## Job:
Edit the lines from the one containing "What is the spread" through the end of the records, putting "range" wherever "spread" appears and keeping everything else the same. Give only those lines, without the pictures.

## Provided material:

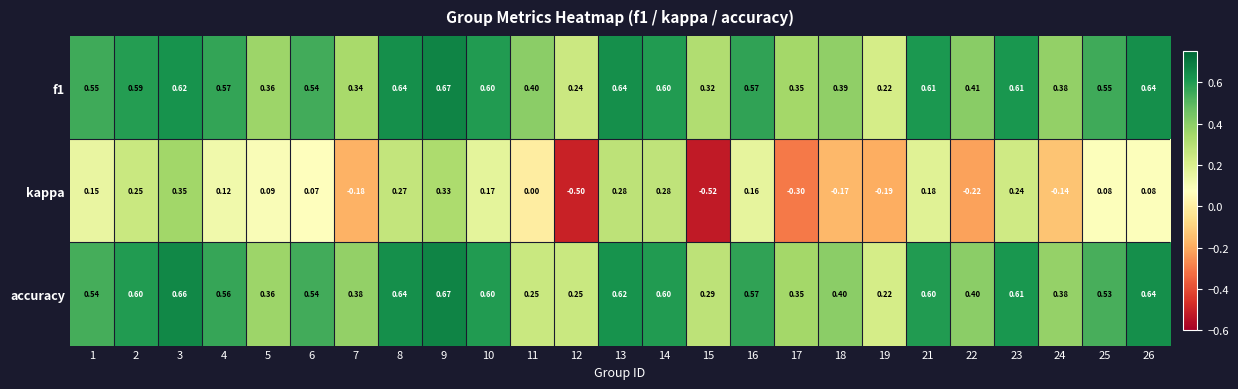

Which series has the widest spread of values?

kappa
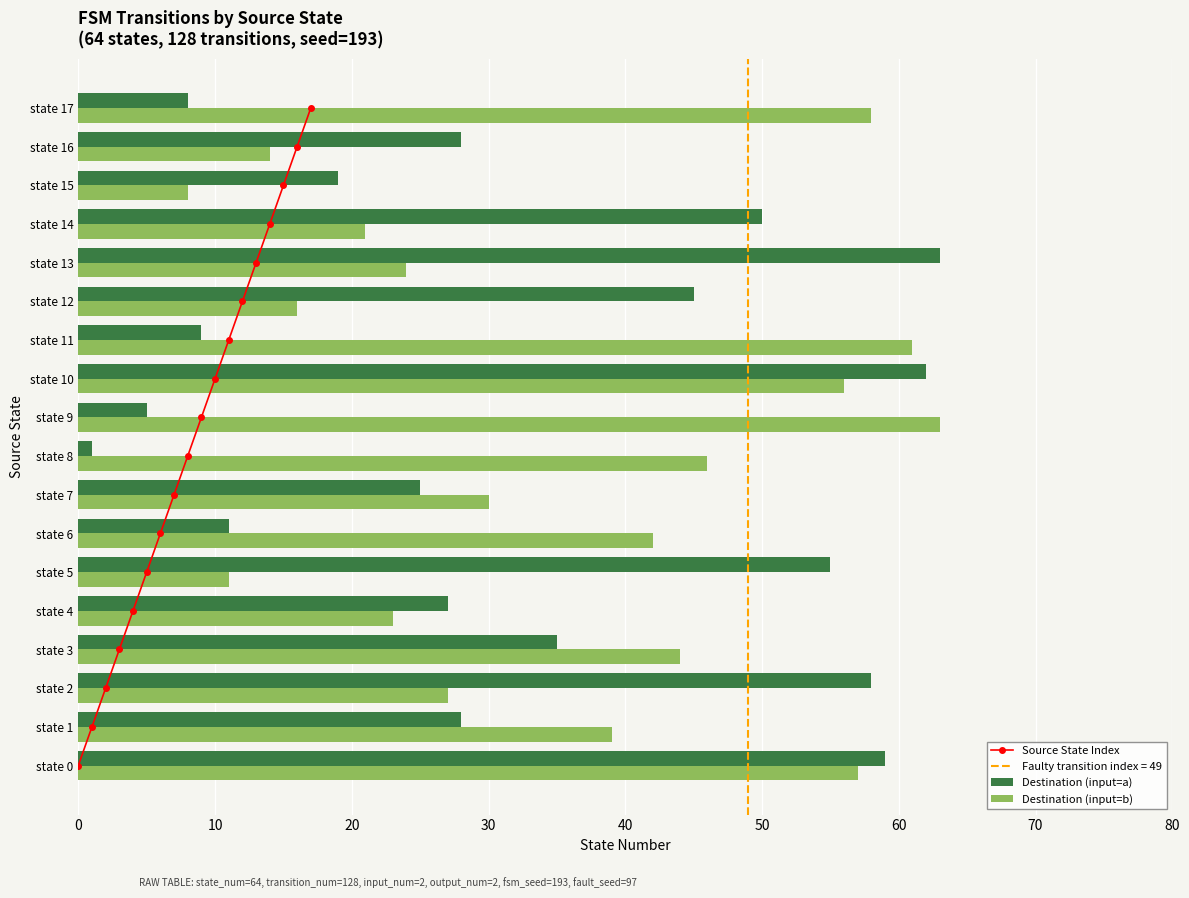

What is the difference between the second highest and minimum values in the Destination (input=a) series?

61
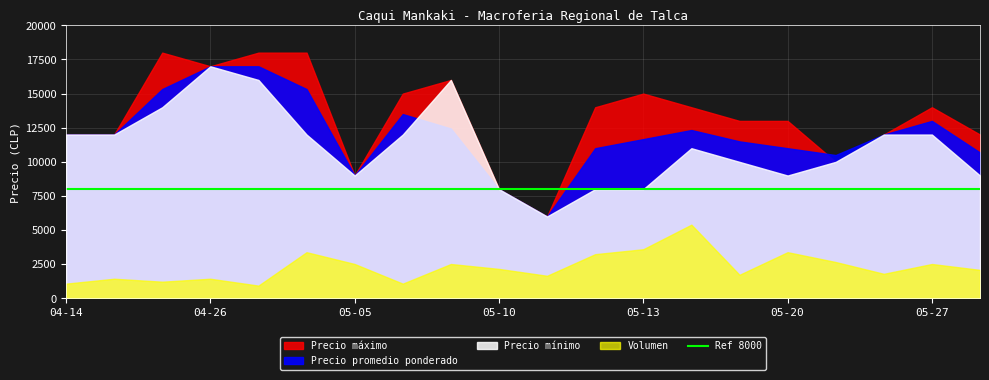

True or false: Volumen and Precio minimo intersect in this chart.

False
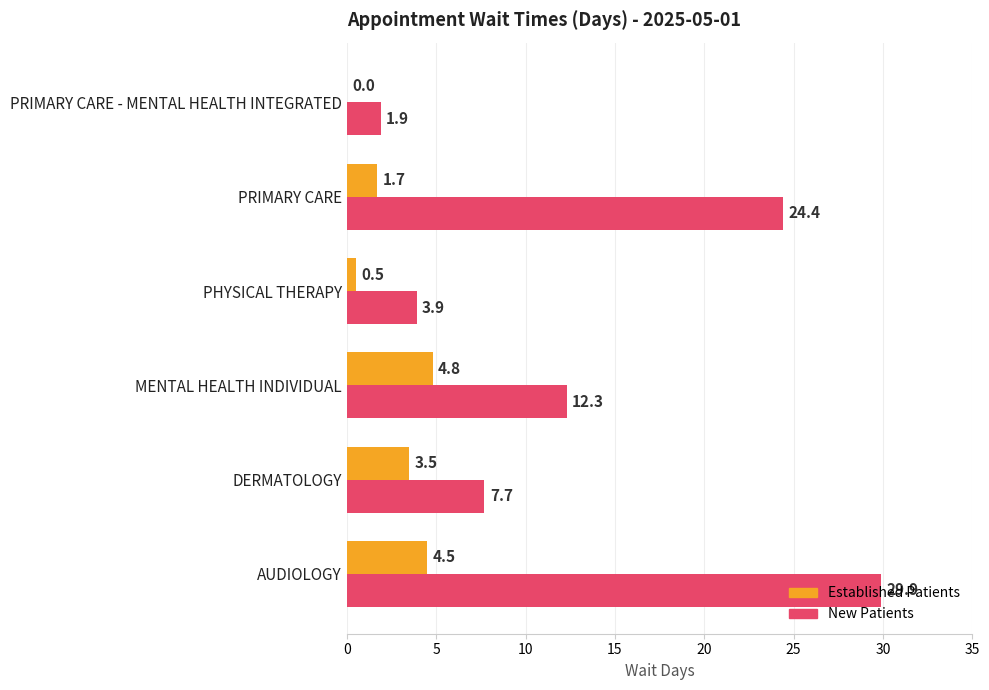

At which category is the sum across all series the highest?

AUDIOLOGY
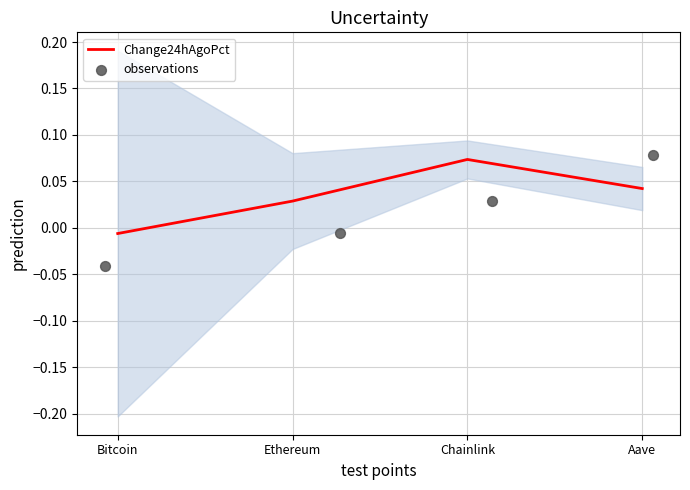

Where does the Change24hAgoPct series first go above 0?

Ethereum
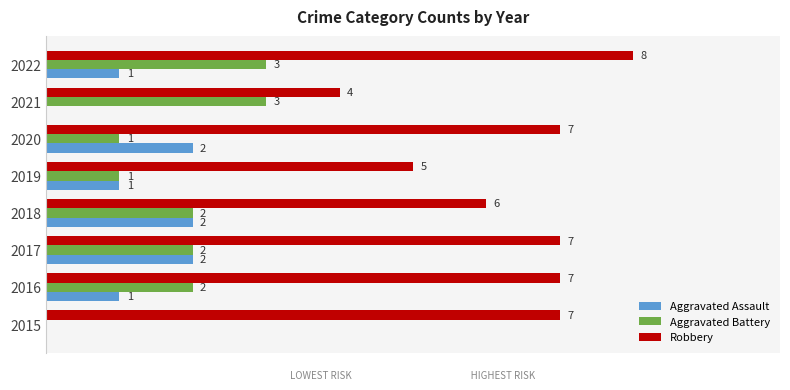

Between 2015 and 2022, which series saw the biggest shift?

Aggravated Battery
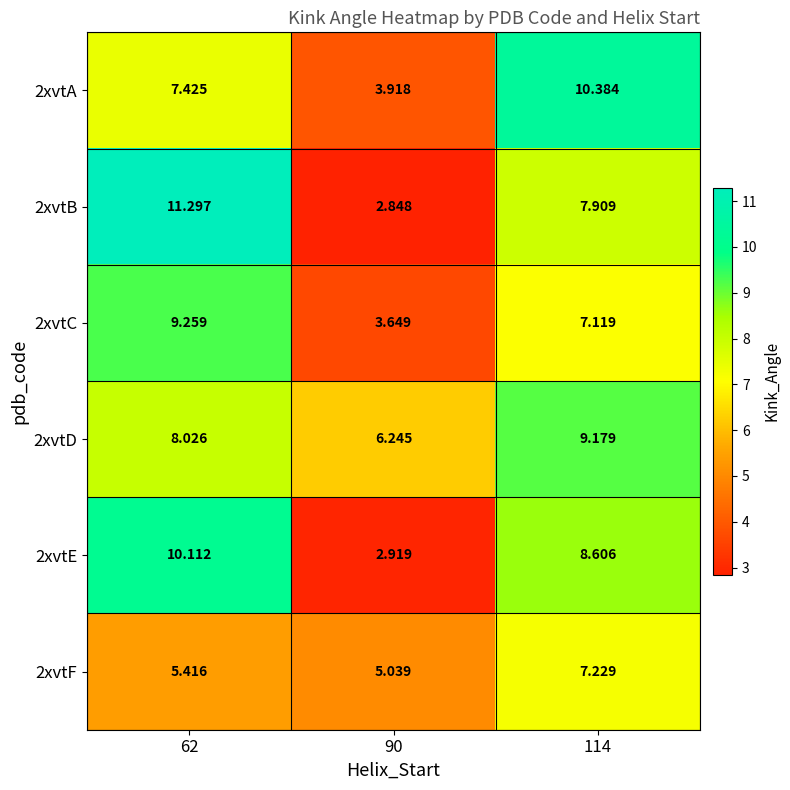

Is the value of 2xvtA at 62 greater than the value of 2xvtB at 114?

No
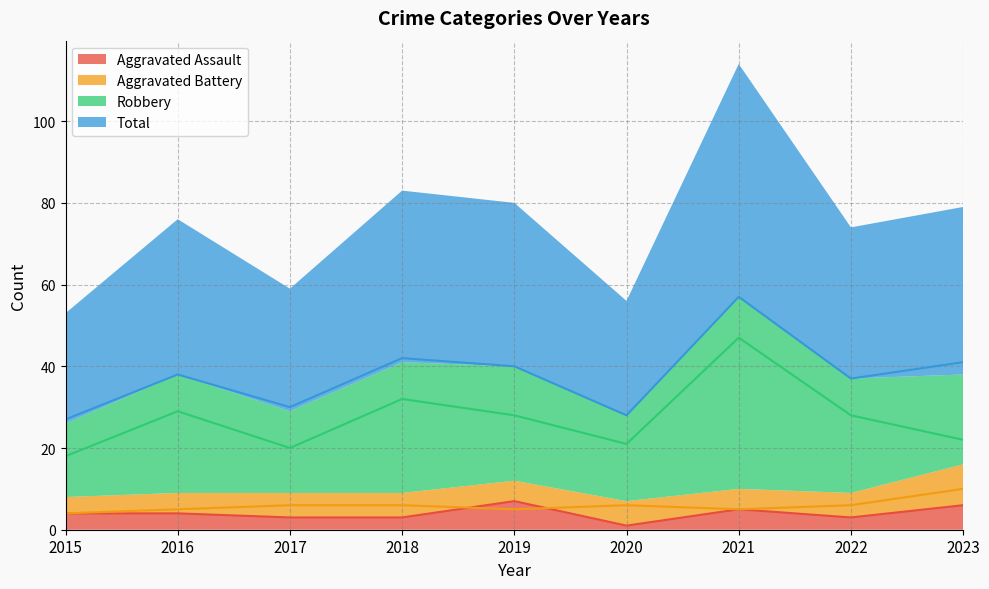

True or false: Aggravated Battery and Robbery intersect in this chart.

False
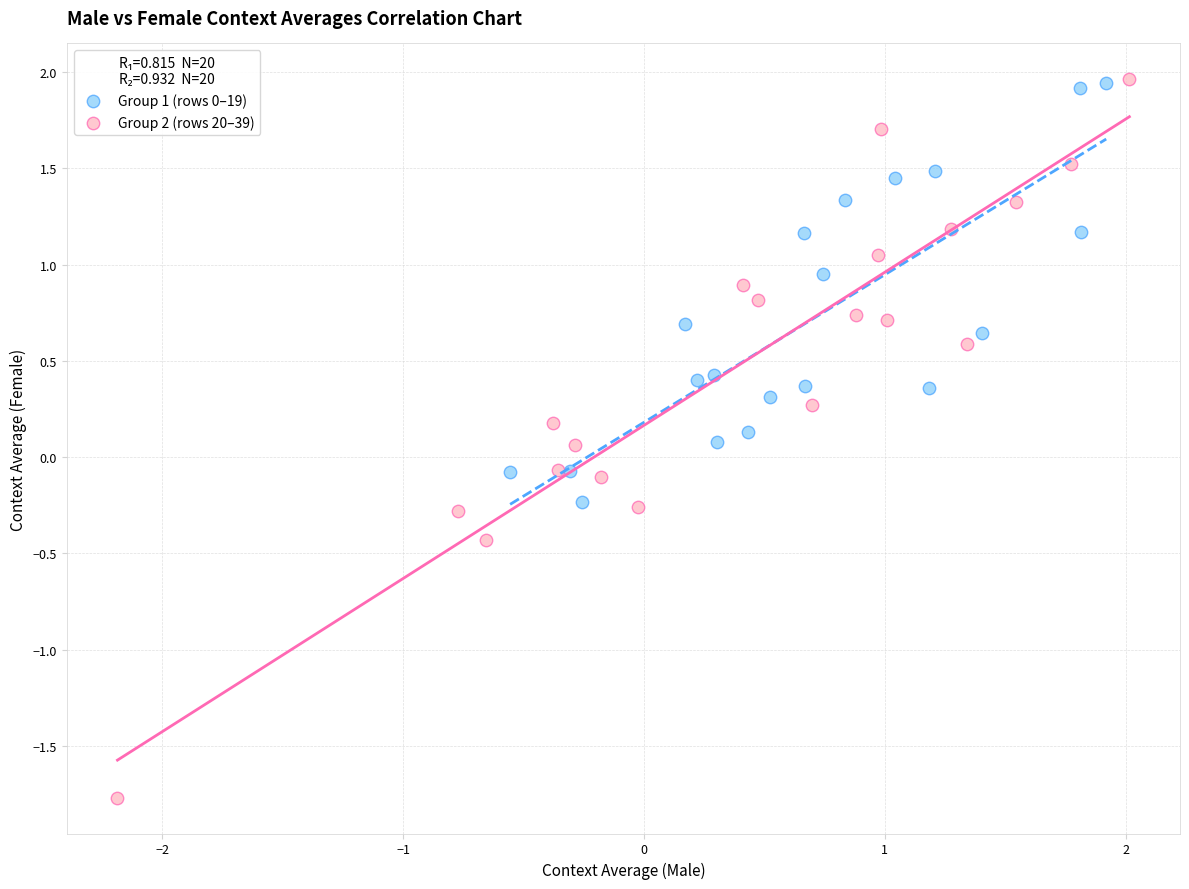

Which series has the largest Y range (max minus min)?

Group 2 (rows 20–39)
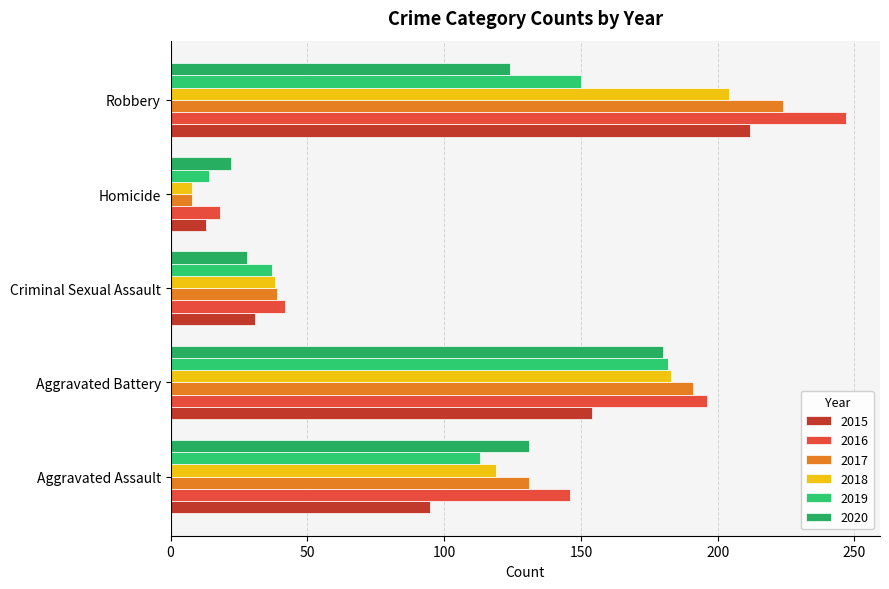

What is the spread (max minus min) of values at Homicide?

14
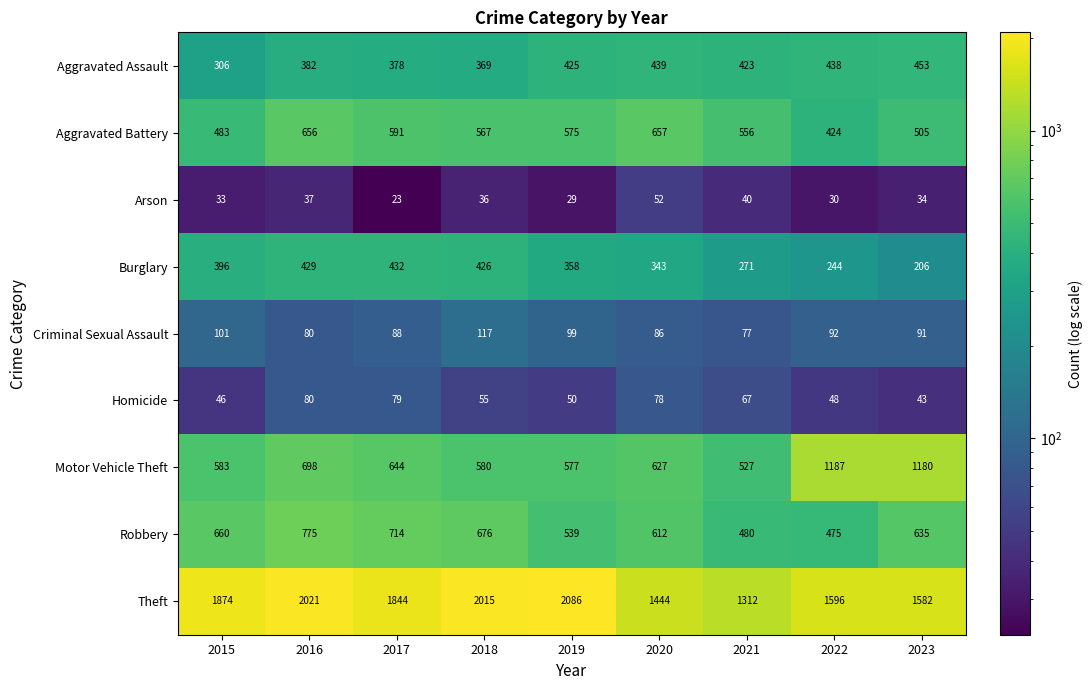

What is the sum of the Robbery values at 2019 and 2021?

1019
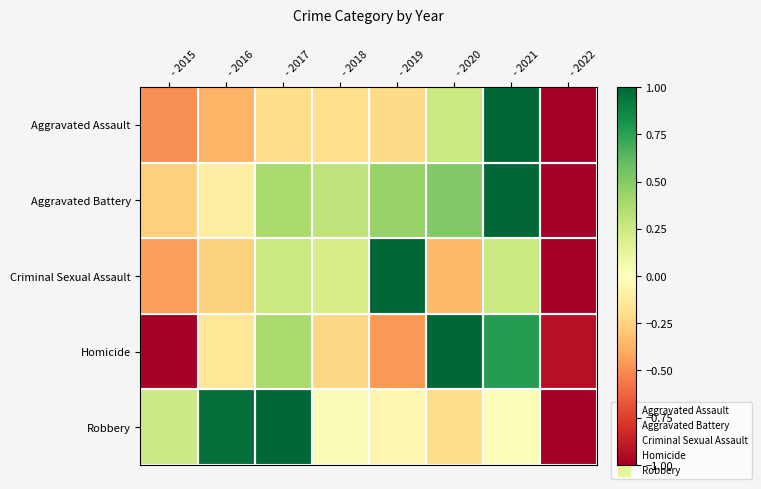

Reading left to right, extract all data points from this chart.

Aggravated Assault: - 2015=-0.5	- 2016=-0.4	- 2017=-0.2	- 2018=-0.2	- 2019=-0.2	- 2020=0.3	- 2021=1.0	- 2022=-1.0
Aggravated Battery: - 2015=-0.3	- 2016=-0.1	- 2017=0.4	- 2018=0.3	- 2019=0.4	- 2020=0.5	- 2021=1.0	- 2022=-1.0
Criminal Sexual Assault: - 2015=-0.4	- 2016=-0.3	- 2017=0.3	- 2018=0.2	- 2019=1.0	- 2020=-0.3	- 2021=0.3	- 2022=-1.0
Homicide: - 2015=-1.0	- 2016=-0.2	- 2017=0.4	- 2018=-0.2	- 2019=-0.5	- 2020=1.0	- 2021=0.8	- 2022=-0.9
Robbery: - 2015=0.2	- 2016=1.0	- 2017=1.0	- 2018=0.0	- 2019=-0.1	- 2020=-0.2	- 2021=0.0	- 2022=-1.0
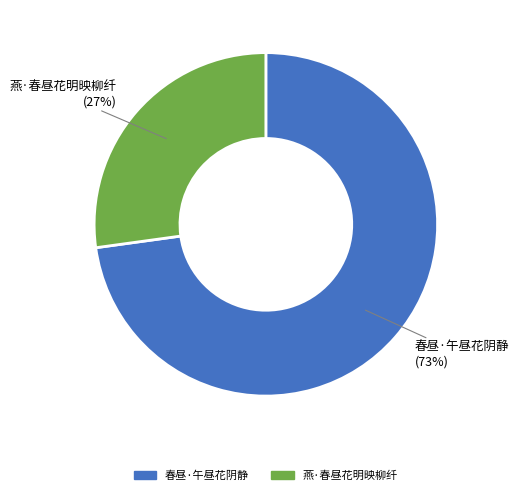

The 春昼·午昼花阴静 slice represents 61% of the pie. True or false?

False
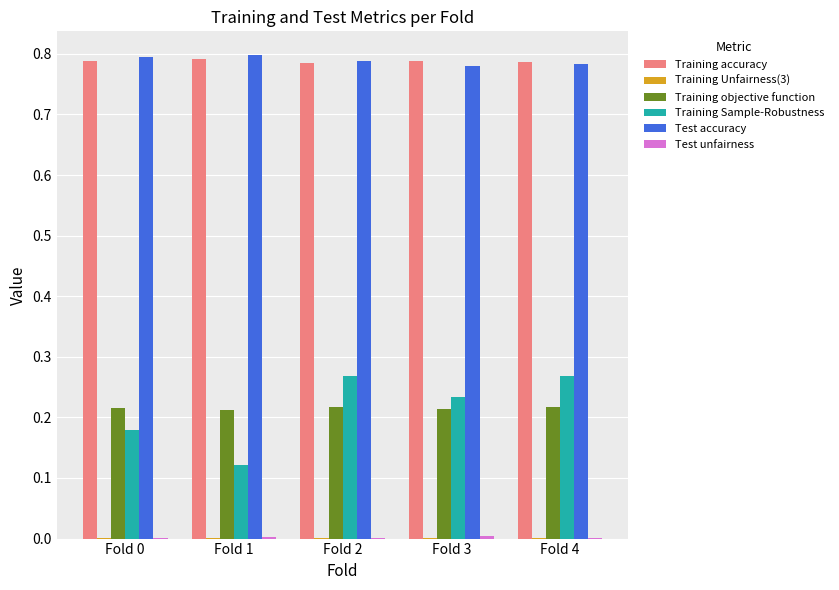

Between Fold 1 and Fold 2, which series saw the biggest shift?

Training Sample-Robustness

## Result:
What is the range (max minus min) of values at Homicide?

14

What is the sum of the Robbery values at 2019 and 2021?

1019

Reading left to right, extract all data points from this chart.

Aggravated Assault: - 2015=-0.5	- 2016=-0.4	- 2017=-0.2	- 2018=-0.2	- 2019=-0.2	- 2020=0.3	- 2021=1.0	- 2022=-1.0
Aggravated Battery: - 2015=-0.3	- 2016=-0.1	- 2017=0.4	- 2018=0.3	- 2019=0.4	- 2020=0.5	- 2021=1.0	- 2022=-1.0
Criminal Sexual Assault: - 2015=-0.4	- 2016=-0.3	- 2017=0.3	- 2018=0.2	- 2019=1.0	- 2020=-0.3	- 2021=0.3	- 2022=-1.0
Homicide: - 2015=-1.0	- 2016=-0.2	- 2017=0.4	- 2018=-0.2	- 2019=-0.5	- 2020=1.0	- 2021=0.8	- 2022=-0.9
Robbery: - 2015=0.2	- 2016=1.0	- 2017=1.0	- 2018=0.0	- 2019=-0.1	- 2020=-0.2	- 2021=0.0	- 2022=-1.0

The 春昼·午昼花阴静 slice represents 61% of the pie. True or false?

False

Between Fold 1 and Fold 2, which series saw the biggest shift?

Training Sample-Robustness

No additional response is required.